Check out also these old pictures of Weddings and Bar Mitzvah at Beirut’s Maghen Abraham Synagogue.
Sasson is a Lebanese Jew, born and raised in Beirut. She left Lebanon with her husband and children in 1972 and settled in Brooklyn, New York. She was not expelled nor persecuted. She chose to leave because of political instability and a feeling of insecurity as a member of the Jewish community.
The civil war prevented her from returning to Lebanon. When the conflict stopped, she said she was no longer welcomed in her own country. It was only in 2008, after her husband’s death, that she decided to go back to finalize some paperwork.
According to Shultz’s book, “The Jews of Lebanon,” the first Jews came to the region that is now Lebanon around 1,000 BCE. They settled mainly in the ancient cities of Tyre and Saida.
Under the Ottoman Empire, Jews gained autonomy in the management of their affairs.
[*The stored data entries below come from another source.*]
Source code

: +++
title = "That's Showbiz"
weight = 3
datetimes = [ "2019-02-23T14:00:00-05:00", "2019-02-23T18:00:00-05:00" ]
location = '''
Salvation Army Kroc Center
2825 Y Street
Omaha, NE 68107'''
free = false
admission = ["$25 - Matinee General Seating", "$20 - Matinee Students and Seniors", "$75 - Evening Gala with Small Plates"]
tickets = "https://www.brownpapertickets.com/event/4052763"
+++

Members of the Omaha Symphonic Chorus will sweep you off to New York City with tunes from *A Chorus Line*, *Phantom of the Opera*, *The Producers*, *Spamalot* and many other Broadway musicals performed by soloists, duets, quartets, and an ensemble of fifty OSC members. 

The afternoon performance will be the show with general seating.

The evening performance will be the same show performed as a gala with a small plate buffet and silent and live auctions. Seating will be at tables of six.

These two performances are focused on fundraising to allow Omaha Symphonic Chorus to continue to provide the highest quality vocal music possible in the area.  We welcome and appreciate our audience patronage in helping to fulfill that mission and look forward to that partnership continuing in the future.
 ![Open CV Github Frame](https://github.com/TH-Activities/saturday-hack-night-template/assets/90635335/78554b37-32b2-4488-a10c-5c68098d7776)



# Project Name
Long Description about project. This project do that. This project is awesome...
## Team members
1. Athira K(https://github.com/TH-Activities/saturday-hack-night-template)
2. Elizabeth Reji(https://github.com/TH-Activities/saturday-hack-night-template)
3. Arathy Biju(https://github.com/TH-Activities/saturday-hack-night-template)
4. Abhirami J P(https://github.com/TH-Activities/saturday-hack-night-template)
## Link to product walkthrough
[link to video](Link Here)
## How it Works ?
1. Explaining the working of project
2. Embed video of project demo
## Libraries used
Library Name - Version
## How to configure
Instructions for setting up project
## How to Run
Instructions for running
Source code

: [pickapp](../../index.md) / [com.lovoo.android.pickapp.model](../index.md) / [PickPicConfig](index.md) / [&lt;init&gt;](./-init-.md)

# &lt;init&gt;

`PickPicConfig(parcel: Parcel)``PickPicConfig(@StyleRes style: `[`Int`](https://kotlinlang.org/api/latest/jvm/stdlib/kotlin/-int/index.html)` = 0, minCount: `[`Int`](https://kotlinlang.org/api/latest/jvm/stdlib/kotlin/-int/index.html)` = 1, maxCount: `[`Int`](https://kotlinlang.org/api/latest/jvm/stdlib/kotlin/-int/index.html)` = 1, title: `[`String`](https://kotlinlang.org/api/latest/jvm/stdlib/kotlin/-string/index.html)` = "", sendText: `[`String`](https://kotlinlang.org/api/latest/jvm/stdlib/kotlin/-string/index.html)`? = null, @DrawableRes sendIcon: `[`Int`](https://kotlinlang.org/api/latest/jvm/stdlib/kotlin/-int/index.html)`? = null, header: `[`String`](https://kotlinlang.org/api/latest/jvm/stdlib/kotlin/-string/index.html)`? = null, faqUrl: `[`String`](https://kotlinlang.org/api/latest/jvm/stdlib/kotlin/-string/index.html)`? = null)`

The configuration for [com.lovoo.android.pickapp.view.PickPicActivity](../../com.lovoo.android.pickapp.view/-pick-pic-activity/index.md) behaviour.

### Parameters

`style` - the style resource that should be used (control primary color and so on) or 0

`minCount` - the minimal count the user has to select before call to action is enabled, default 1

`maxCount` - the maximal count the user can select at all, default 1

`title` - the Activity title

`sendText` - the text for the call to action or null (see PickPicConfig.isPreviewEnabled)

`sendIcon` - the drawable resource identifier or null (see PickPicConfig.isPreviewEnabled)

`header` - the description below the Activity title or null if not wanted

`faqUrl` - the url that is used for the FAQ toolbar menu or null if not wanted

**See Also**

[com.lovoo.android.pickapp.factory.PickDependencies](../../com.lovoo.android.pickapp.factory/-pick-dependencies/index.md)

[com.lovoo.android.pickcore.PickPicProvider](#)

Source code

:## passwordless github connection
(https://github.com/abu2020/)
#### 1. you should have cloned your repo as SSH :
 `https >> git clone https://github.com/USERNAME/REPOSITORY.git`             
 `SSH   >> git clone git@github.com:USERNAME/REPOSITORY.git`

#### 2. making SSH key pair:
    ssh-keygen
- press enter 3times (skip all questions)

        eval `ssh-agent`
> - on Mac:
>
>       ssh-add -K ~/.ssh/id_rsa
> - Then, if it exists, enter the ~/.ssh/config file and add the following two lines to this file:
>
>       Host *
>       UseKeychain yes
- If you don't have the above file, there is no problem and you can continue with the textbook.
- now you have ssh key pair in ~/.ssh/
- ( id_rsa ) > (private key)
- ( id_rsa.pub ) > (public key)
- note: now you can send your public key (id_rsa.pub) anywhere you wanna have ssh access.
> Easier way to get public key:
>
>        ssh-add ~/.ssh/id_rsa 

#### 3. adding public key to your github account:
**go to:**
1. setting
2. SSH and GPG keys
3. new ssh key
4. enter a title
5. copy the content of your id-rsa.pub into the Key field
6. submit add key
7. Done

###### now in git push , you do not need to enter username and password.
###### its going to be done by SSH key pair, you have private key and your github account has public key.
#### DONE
A large number of Spanish Jews fleeing the country’s Inquisition came to the area in 1710, moving to the Chouf Mountains and working in silk production and agriculture. But the war of 1860 between the Maronites and the Druze, caused many Jews to leave the area, settling in the cities of Saida, Hasbaya, Tripoli, and Beirut. In Beirut, most Jews settled in the area of Wadi Abou Jamil, later known as the Jewish neighborhood of Beirut.
Lebanon’s Jews were Arabic-speaking and French-educated and had surnames in common with other Lebanese families – a significant indication of how intertwined the community was with its fellow compatriots. Srour, Sayegh, Haddad, Hamadani, and Majdalani are family names common among Christians, Muslims, and Jews.
According to Shultz, the Alliance Israelite Universelle established its first schools in Beirut at the end of the 19th century. Two synagogues were built in the mountain resorts of Aley and Bhamdoun and a third in the southern city of Saida. In Beirut, the Magen Abraham synagogue was built in 1926.
Lebanese Jews celebrated their religious holidays and shared them with Muslims and Christians. “For the Jewish Passover, the government used to send high level officials to attend the ceremony in the synagogue,” recalled Suzette Sasson. “For Christmas or Ramadan, we used to send greeting cards to our friends and neighbors.”